# Shop Light Protection



## McClary’s Electrical (Feb 21, 2009)

duque00 said:


> Ok, I am changing out (6) T12 shop fixtures for more energy efficient T8 fixtures. The current T12 fixtures have no wraps, no cages, no sleeves and have been like that for over 20 years.
> 
> My argument is this. I am more than willing to install the new T8 fixtures with cages (see pic below). My friend, also an electrician says NO, they must either have a full wrap or each T8 lamp must be sleeved for "shatter" protection.
> 
> ...


 

No such NEC requirement, unless it's local code there. NY is crazy. Shockdoc?


----------



## HARRY304E (Sep 15, 2010)

duque00 said:


> Ok, I am changing out (6) T12 shop fixtures for more energy efficient T8 fixtures. The current T12 fixtures have no wraps, no cages, no sleeves and have been like that for over 20 years.
> 
> My argument is this. I am more than willing to install the new T8 fixtures with cages (see pic below).
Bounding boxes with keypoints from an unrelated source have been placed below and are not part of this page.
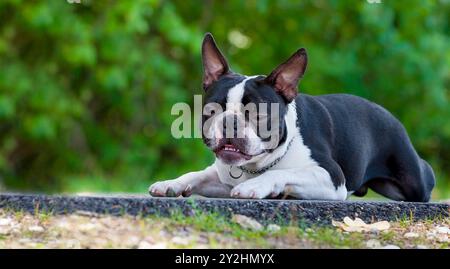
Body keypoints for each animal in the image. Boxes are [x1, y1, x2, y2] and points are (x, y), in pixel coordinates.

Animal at [149, 33, 434, 201]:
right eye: (212, 111)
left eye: (258, 113)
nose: (230, 122)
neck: (256, 166)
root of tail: (387, 113)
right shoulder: (221, 177)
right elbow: (195, 174)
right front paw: (171, 183)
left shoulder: (331, 177)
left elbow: (286, 172)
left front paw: (258, 186)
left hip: (414, 181)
My friend, also an electrician says NO, they must either have a full wrap or each T8 lamp must be sleeved for "shatter" protection.
> 
> ...


I would go with the lights with the cages,Get rid of your friend the electrician He just ain't right in the head.:blink::laughing:

This is what happens to lamps with sleeves..


----------



## frenchelectrican (Mar 15, 2007)

duque00 said:


> Ok, I am changing out (6) T12 shop fixtures for more energy efficient T8 fixtures. The current T12 fixtures have no wraps, no cages, no sleeves and have been like that for over 20 years.
> 
> My argument is this. I am more than willing to install the new T8 fixtures with cages (see pic below). My friend, also an electrician says NO, they must either have a full wrap or each T8 lamp must be sleeved for "shatter" protection.
> 
> ...


If the ceiling height is pretty low and you have some stuff like some equiment that can dish out UFO's ( unindetify f*cking objects ) that useally pay off so you can keep the luminaire on with reduced amout of damge.

That what I have over my workbench a caged 8 footer HO's but much higher on the ceiling it is convental 400 w MH's but have no guard on them due they are at 5.5 meters up ( little over 18 feet up ) and nothing hit them yet.

Is there a reason why to be sleeved or " shrinkwrapped " bulbs on them ?

Merci,
Marc


----------



## BBQ (Nov 16, 2010)

HARRY304E said:


> I would go with the lights with the cages,Get rid of your friend the electrician He just ain't right in the head.:blink::laughing:
> 
> This is what happens to lamps with sleeves..


 Yeah, someone is not right in the head and his name is Harry. 

We install hundreds of those sleeves and they work fine. What is shown in the picture has to do with the socket not the sleeve.


----------



## duque00 (Sep 11, 2008)

The cage/sleeve is to protect them. They are down low at about 8'. It is a workshop where material is stored/cut and used almost on a daily basis. Nothing like furniture building, but some little wood working projects to kill some daytime hours.


----------



## Shockdoc (Mar 4, 2010)

mcclary's electrical said:


> No such NEC requirement, unless it's local code there. NY is crazy. Shockdoc?


Someone is blowing smoke up his butt, no such code or anything except for food preparation or hazardous/ damp locations.


----------



## Going_Commando (Oct 1, 2011)

If he is mostly working with lumber, I would throw those wire caged fixtures up and cash the check, and feel perfectly good about it. Dimensional lumber ain't gonna easily sneak up through that with enough force to smash a lamp anyways.


----------



## HARRY304E (Sep 15, 2010)

BBQ said:


> Yeah, someone is not right in the head and his name is Harry.
> 
> We install hundreds of those sleeves and they work fine. What is shown in the picture has to do with the socket not the sleeve.


The end caps on the sleeves pull the lamp away from the from the socket and makes poor contact and you get arcing unless they were installed perfectly and that does not always happen .

But hey The movie did it right.....:laughing:


----------



## Cletis (Aug 20, 2010)

*resistant*

Just buy the shatter resistant ones and be done with it for god sake 

http://www.1000bulbs.com/product/3793/TC-F14T8D.html

That's a nice 6500k one with a stupendous and marvalously bright white clean light so you can see what your doing. Good pin connection too


----------



## user4818 (Jan 15, 2009)

HARRY304E said:


> The end caps on the sleeves pull the lamp away from the from the socket and makes poor contact and you get arcing unless they were installed perfectly and that does not always happen .



The plastic end cap is 1/16" thick, hardly enough to cause poor contact. Seriously, where do you come up with this stuff? :blink:


----------



## mbednarik (Oct 10, 2011)

If it is just a resi hobby shop, i would just go with strips or a 4 lamp low bay fixture.


----------